I'm working on a project that requires geocoding of several 10s of 1000s of placenames. Rather than hammering the GeoNames API with requests, I've built a local EasticSearch index from the available dump files.
I've tried different query strategies to build a system that returns the most "plausible" (for whatever that means...) place as the top hit. But no matter what I do, it's never as good as the response returned from the GeoNames API. (I guess that's a compliment to GeoNames system design :-)
Just running a "trivial" ElasticSearch fulltext query doesn't work, that's for sure: rivers might rank higher than cities of the same name; a search for 'Paris' would rank 'New Paris, OH' higher than the French capital; places with multiple words are generelly bad. ('Las Vegas' is a nice example: the city in Nevada was would rank waaay behind places that only include 'Las Vegas' somewhere inside their name.)

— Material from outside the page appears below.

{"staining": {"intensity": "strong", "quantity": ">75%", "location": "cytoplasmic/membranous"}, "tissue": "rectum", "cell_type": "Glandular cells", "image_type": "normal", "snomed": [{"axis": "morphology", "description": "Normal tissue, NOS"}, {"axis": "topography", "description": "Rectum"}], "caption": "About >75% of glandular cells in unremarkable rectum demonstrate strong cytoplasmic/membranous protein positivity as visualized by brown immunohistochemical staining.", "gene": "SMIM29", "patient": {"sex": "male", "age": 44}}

Can anyone advise on a good query strategy that might get me at least close the the quality of the API? What I'm using at the moment is the following:
1. I require a match for the search phrase in the name OR alternatename fields (with a small boost on name field matches)
2. I boost places with feature classes PPLC (capital -> highest boost), PPLA (1st order admin), PPLA (2nd order admin -> lowest boost)
3. I add an additional weight based on the population number
This seems to get me reasonable results most of the time. But still nowhere near the original API, which almost always seems to return the most "expected" results.
If anyone has thoughts, I'd be super-grateful on ideas about better query design, or insights into the inner workings of the API.